Steps to set up Jupyter notebooks and VS Code remote server on Trainium and Inferentia Neuron systems.
Development on a Neuron system (instances using Trainium or Inferentia) is a little different because you cannot test your code locally. To be able to test and run code on the instance with the Neuron device, you can use one of the following methods.
(This article assumes that you have already deployed your EC2 instance following these instructions )
SSH connections
All these methods will require an SSH connection of some kind. These instructions were written for a Mac, but should work on a Linux system as well. A PC may require using Putty.
You should have a .pem
file that you created when you deployed your instance or had from previous deployments. You can connect to your system using ssh -i "/path/to/sshkey.pem" ubuntu@instance_ip_address
If you have trouble connecting, make sure you wait a minute or two and try again (it takes a little time for instances to be deployed, but you can usually connect within the first minute). Also, make sure your security group includes access to port 22 from your external IP address. If you are working from an office or university, you may need to include a block of IP addresses. If you get a prompt that the instance isn't recognized and would you like to add the key to the local cache, select yes. You can get the IP address from the AWS console. You can also use the public IPv4 DNS.
Jupyter Notebooks
This method involves running the Jupyter notebook server on the Neuron instance, mapping a port locally, then using the browser on your desktop to access the notebook server.
- Start by mapping a port on your local machine to the Neuron instance. From a terminal on your system, run
ssh -i "/path/to/sshkey.pem" -N -f -L localhost:8888:localhost:8888 ubuntu@instance_ip_address
- Then connect to your instance using SSH (see the section above). From the command prompt, run
nohup jupyter notebook --no-browser --port=8888
- after a few seconds, check the
nohup.out
file to find your server's token: more nohup.out
or cat nohup.out | grep localhost
- Copy the connection string and paste it into your browser. After a few seconds, you should eventually see the Jupyter Notebook browser. It should look like
http://localhost:8888/tree?token=337fc8de2aenot_a_real_tokene952c43946e4fb57131
This process works because you have mapped the 8888 port on your local machine to the 8888 port on the Neuron instance, so when you connect to localhost:8888, you end up accessing the Jupyter server on the Neuron instance.
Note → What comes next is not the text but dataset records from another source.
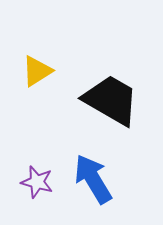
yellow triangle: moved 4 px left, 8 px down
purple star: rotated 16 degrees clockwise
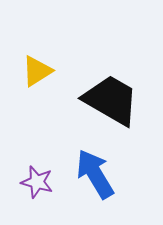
blue arrow: moved 2 px right, 5 px up
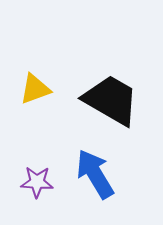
yellow triangle: moved 2 px left, 18 px down; rotated 12 degrees clockwise
purple star: rotated 12 degrees counterclockwise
If you have problems, make sure the initial port mapping was successful. If you already have something running on port 8888 on your machine, this may give you an error. You can always change the port (e.g. 8885) in all the instructions if you need to.
VS Code remote server
With Visual Studio Code installed on your local machine, you can use the Remote-SSH command to edit and run files that are stored on a Neuron instance. See the VS Code article for additional details.
- select Remote-SSH: Connect to Host... from the Command Palette (F1, ⇧⌘P)
- Enter in the full connection string from the ssh section above:
ssh -i "/path/to/sshkey.pem" ubuntu@instance_ip_address
- VS Code should connect and automatically set up the VS Code server.
- Eventually, you should be prompted for a base directory. You can browse to a directory on the Neuron instance.
- You may find that some commands seem greyed out in the menus, but the keyboard commands will still work (⌘S to save or ^⇧` for terminal). You may need to restart VS Code.